I am working hard at building a life I can be proud of.  I am giving that six year old girl a second chance at the life she should have had.  It’s not easy and I have many bumps on the road ahead of me.  I am going to take this journey SOBER with the help of my therapist and BFB.  This is where my story begins…


Note from Stef: Hope you had a happy Thanksgiving. I know the holidays are tough for many of us. Don’t be shy to join the Booze Free Brigade and ask for help!


Posted by Stefanie Wilder Taylor on November 23, 2012 9:06 amDon't Get Drunk Friday5 comments  


  1. Moira said,

    I’m so sorry that happened to you Rachael. I wish I could give you a hug and take away all that pain. Please keep taking care of yourself. You deserve to be healed.

    | November 23, 2012 @ 10:03 am

  2. Gamanda said,

    Thank you for sharing your heartbreaking story. I wish you didn’t have that past to overcome, but I am proud of you for now taking the steps to make your life better and make yourself happy. You deserve the best. Good luck!
    Gamanda´s last blog post ..The magical world of grieving through a 3 year old’s eyes.

    | November 23, 2012 @ 11:29 am

  3. Jill said,

    Thank you for telling your story. So wonderful that you are owning your truth and begining to heal. This is a great way to begin your sober journey. Blessings and prayers coming your way.

    | November 23, 2012 @ 4:16 pm

  4. Ellie said,

    I am in awe of your brave words – your courage and strength are SO inspiring, although my heart aches for all the pain you’ve been through.

    Reading your words helps me stay sober today. It’s proof that no matter how much pain we have to work through, we can get and stay sober.

    Your words will reach SO MANY people who need to read them, and know they aren’t alone. Thank you so much for your bravery and grace.


    Ellie´s last blog post ..Black Friday Sale and The Bubble Hour

    | November 24, 2012 @ 1:02 pm

  5. Barbara Banfield said,

    Rachel I want to send you a big hug and acknowledge how much courage and strength you have. You can take this journey sober and even enjoy it! I didn’t deal with the sexual abuse until after I got sober at the age of 30. I have been sober 24 years.
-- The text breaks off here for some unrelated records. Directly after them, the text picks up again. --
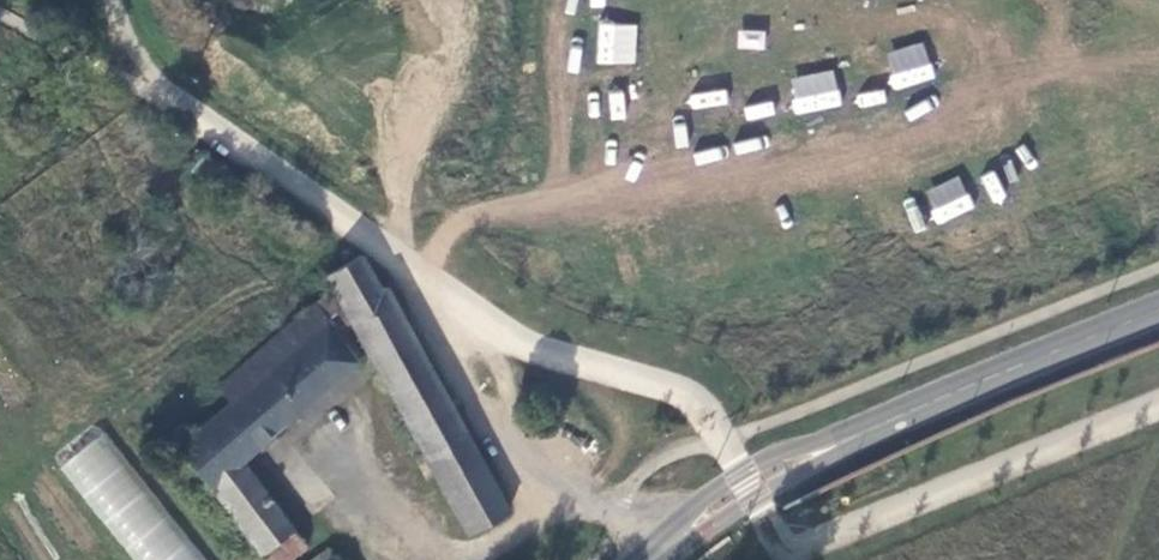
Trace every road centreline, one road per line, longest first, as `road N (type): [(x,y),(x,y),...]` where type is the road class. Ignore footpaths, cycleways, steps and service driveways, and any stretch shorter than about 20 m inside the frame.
road 1 (tertiary): [(673,542),(751,487),(833,445),(1158,311)]
road 2 (unclassified): [(382,242),(539,481),(566,498),(655,527),(673,542)]

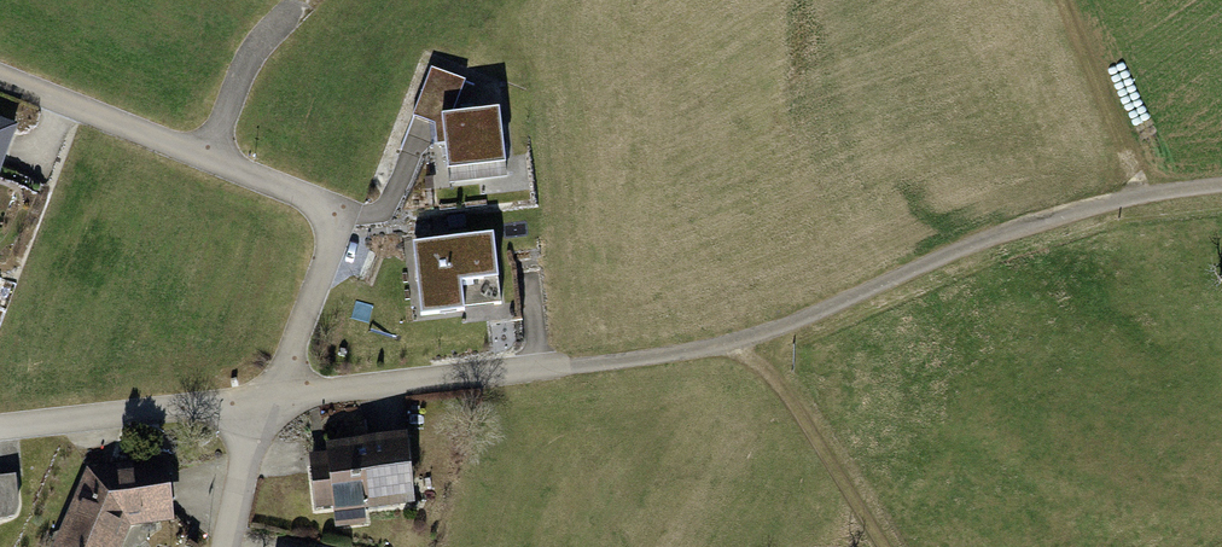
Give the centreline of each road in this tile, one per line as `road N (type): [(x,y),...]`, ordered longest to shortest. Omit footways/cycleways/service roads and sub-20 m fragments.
road 1 (track): [(1221,189),(1148,196),(990,239),(738,342),(571,366)]
road 2 (residential): [(0,78),(328,215),(330,240),(269,397)]
road 3 (residential): [(269,397),(571,366)]
road 4 (residential): [(0,424),(269,397)]
road 5 (track): [(721,345),(770,372),(884,546)]
road 6 (residential): [(227,546),(269,397)]

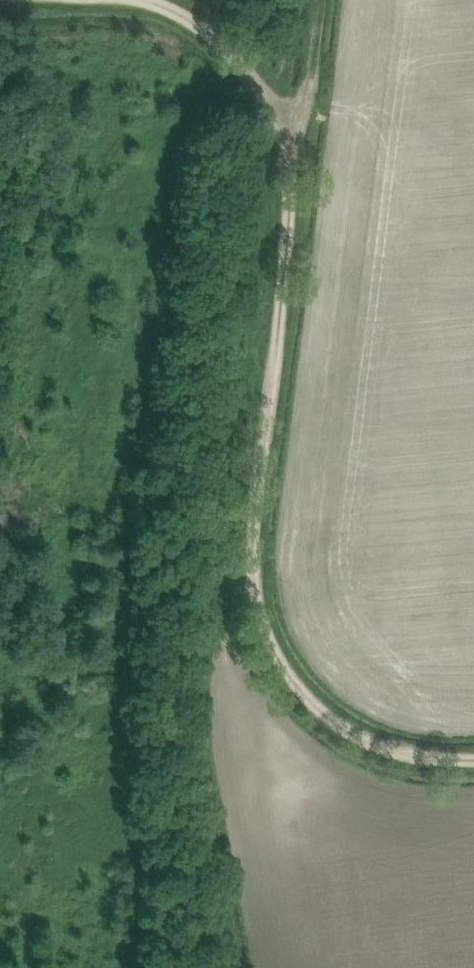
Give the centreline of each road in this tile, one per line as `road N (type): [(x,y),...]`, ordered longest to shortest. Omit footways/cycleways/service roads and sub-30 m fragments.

My abuser was my father who was an upstanding member of the community-even on the Board of Education. My innocence was stolen before I could even talk. The incest was compounded by 4 additional rapes in my early 20’s by guys who I thought were my friends.

    Healing and staying sober is a lifelong process and although it is not easy, it adds another dimension to life that I appreciate. I became a body-centered psychotherapist along the way and embraced the creative process for healing. For me, healing the sex piece was a lot easier than healing the emotional piece. Trust and feeling worthy of love challenge me and have brought me to the brink of suicide. Today, I can honestly say, I love myself and I will be there for me no matter what, I will not betray me.